PROMPT 1
In the listing further down, copy the lines word for word, starting at the line that contains "Fale Conosco" and ending after the line that contains "Ricaricabile". Omit the pictures from your copy.

DOCUMENT EXTRACT

Unscripted, page 26
Moonves and Gordon didn’t make any commitments at the meeting but said they’d get back to Shari and Parsons. But a few days later Gordon informed Parsons that the CBS board had decided to go “pencils down” on the merger for the time being—i.e., to table further discussions—due to the following week’s busy schedule, which included the CBS annual meeting on May 17.
Moonves had no intention of allowing Bakish to join the board or Gifford to be removed. As he texted Ianniello on May 11, “Remember her father always said you can never give up your control. She will literally [do anything] to keep that. That was his first rule.”
* * *
—
The first Martha Minow heard about the tactic that came to be known as the “nuclear option” was when Martin Lipton and a retinue of lawyers from his firm, Wachtell, Lipton, Rosen & Katz, briefed the CBS special committee considering the Viacom merger.
Initially floated years earlier, Lipton’s proposal for a special dividend had since been refined to accommodate the extraordinary circumstance that CBS now found itself in: the majority independent directors had turned against Shari, the de facto controlling shareholder who had put them in their positions as directors (and could still remove them at any time). Lipton’s bold, potentially precedent-setting plan could well be the capstone of what was, for Lipton, already a legendary career as a corporate lawyer and strategist.

INPUT DATA
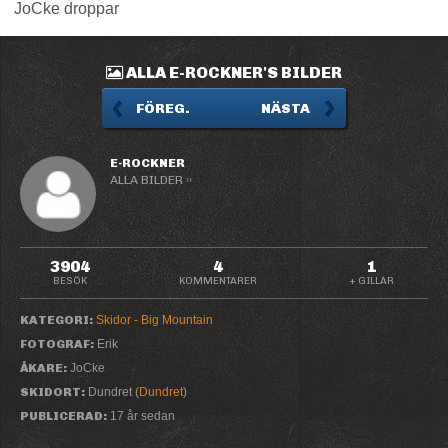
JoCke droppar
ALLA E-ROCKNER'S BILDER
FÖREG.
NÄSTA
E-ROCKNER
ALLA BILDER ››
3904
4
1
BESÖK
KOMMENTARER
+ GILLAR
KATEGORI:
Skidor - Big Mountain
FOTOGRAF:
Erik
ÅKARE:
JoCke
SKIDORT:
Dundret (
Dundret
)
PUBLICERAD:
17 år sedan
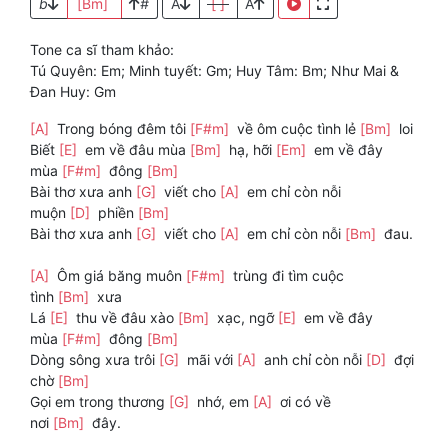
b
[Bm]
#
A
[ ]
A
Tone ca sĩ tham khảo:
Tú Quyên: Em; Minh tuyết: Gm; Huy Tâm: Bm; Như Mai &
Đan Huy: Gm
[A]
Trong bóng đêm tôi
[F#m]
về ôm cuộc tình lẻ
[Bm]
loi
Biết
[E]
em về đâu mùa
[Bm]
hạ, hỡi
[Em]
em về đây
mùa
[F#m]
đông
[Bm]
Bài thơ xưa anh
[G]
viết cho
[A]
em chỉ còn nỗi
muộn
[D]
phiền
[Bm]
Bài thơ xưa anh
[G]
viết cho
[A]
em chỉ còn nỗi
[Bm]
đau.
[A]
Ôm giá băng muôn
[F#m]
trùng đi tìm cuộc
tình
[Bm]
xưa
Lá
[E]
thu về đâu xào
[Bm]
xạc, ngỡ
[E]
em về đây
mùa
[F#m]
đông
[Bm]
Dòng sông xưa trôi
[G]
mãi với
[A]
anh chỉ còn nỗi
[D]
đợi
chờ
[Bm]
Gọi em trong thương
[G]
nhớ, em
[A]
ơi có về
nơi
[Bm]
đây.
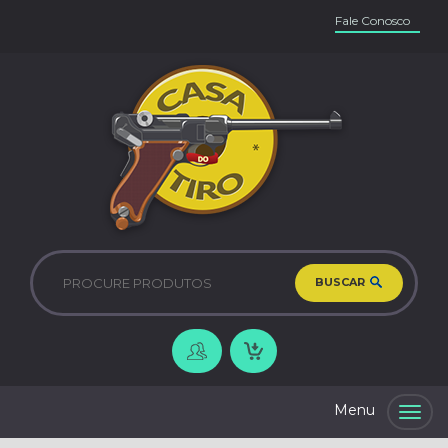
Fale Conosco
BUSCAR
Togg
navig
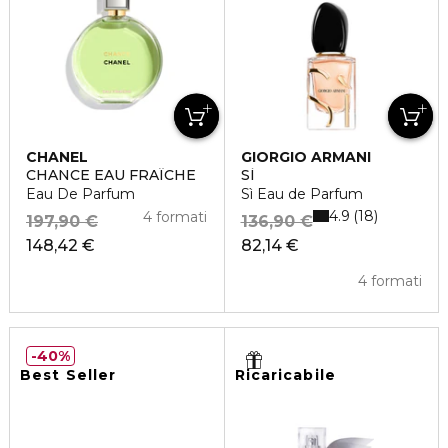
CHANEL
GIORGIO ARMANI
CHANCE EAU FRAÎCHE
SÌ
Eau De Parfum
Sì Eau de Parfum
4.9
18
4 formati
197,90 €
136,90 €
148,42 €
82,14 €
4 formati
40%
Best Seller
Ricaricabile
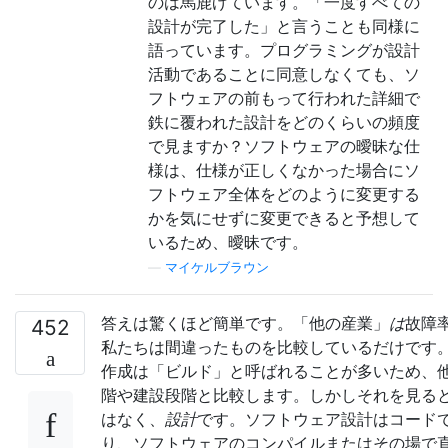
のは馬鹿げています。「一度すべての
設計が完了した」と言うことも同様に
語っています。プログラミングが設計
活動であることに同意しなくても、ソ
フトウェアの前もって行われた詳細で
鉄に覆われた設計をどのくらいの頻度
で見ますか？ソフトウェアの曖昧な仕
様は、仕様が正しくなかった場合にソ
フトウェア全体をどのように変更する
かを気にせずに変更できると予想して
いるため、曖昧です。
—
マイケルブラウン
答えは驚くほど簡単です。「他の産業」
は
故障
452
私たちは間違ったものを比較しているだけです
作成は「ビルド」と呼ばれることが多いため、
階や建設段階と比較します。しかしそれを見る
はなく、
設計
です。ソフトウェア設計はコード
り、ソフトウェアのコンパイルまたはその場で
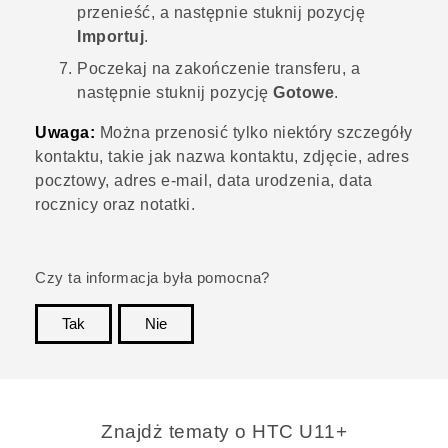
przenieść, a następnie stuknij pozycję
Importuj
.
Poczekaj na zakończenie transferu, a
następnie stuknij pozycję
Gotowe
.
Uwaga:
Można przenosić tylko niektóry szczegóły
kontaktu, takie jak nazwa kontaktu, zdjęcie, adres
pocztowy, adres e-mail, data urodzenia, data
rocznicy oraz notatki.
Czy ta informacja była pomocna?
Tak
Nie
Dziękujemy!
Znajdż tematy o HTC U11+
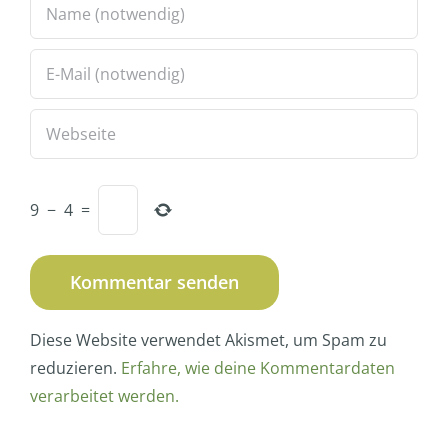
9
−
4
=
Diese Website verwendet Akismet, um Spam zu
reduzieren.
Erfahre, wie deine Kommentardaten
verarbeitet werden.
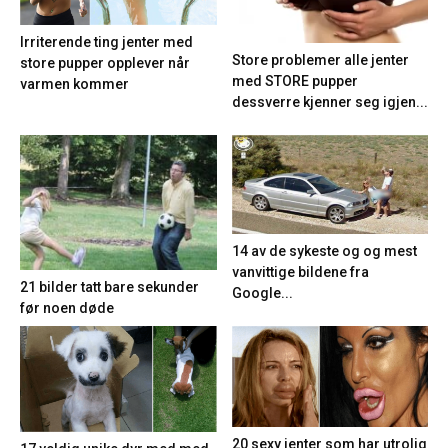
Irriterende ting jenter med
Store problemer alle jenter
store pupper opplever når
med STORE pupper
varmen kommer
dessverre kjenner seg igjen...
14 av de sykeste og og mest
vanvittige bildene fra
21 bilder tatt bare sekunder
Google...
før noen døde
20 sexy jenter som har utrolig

==

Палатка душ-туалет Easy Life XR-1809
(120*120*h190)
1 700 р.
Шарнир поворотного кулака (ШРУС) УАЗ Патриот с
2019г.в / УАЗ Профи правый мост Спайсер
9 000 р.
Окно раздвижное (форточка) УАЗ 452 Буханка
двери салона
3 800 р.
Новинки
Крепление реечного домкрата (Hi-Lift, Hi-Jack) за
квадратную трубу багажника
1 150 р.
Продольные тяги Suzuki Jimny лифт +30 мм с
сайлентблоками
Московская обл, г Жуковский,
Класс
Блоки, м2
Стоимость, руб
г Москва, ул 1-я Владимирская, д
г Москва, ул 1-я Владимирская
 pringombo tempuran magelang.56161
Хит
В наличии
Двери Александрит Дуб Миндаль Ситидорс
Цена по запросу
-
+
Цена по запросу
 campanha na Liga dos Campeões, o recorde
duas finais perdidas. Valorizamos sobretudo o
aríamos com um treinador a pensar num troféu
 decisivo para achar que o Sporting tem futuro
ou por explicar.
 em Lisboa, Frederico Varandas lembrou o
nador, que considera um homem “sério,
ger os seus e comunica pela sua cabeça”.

---

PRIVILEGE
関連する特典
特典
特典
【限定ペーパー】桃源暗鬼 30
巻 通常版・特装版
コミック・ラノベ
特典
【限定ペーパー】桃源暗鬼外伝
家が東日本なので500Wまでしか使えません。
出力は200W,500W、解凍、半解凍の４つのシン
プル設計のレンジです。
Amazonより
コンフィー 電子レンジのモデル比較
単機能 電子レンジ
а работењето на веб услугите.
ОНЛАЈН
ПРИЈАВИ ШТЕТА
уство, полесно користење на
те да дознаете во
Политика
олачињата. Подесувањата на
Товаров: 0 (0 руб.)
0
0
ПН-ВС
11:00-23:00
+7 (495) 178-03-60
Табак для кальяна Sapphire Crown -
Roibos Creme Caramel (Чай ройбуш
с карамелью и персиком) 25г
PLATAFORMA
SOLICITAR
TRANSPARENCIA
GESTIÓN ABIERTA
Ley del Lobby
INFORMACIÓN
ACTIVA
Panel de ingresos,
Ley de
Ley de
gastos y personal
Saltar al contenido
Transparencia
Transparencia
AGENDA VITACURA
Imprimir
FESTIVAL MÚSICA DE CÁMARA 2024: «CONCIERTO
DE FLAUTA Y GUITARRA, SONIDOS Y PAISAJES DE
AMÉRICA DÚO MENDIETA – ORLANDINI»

PROMPT 2
Extend the passage about CBS and the proposed Viacom merger, picking up right after its final sentence.

RESPONSE 1
Fale Conosco
BUSCAR
Togg
navig
CHANEL
GIORGIO ARMANI
CHANCE EAU FRAÎCHE
SÌ
Eau De Parfum
Sì Eau de Parfum
4.9
18
4 formati
197,90 €
136,90 €
148,42 €
82,14 €
4 formati
40%
Best Seller
Ricaricabile

RESPONSE 2
The plan was brilliant in its simplicity. Under the dual classes of stock at CBS (and Viacom), National Amusements—firmly controlled by the Redstones—owned class B shares, which represented just 10 percent of the value of the company but had 80 percent of the voting power. Other shareholders owned class A shares giving them roughly 20 percent of the votes. Most stock dividends consist of money. But Lipton’s proposed dividend, which was explicitly authorized by the CBS charter, would be additional votes—enough to give class A shareholders roughly 83 percent of the total, reducing National Amusements to a 17 percent voting share. The move, if successful, would strip the Redstone family of its voting control.
Minow, for one, initially thought the idea was preposterous. Investors paid enormous premiums for control of a corporation. How could a board simply vote that away without compensation? And how would the dividend pass muster with the Delaware courts? CBS would need immediate help from the court system; otherwise the Redstones would just fire the directors and replace them—as they’d already done at Viacom.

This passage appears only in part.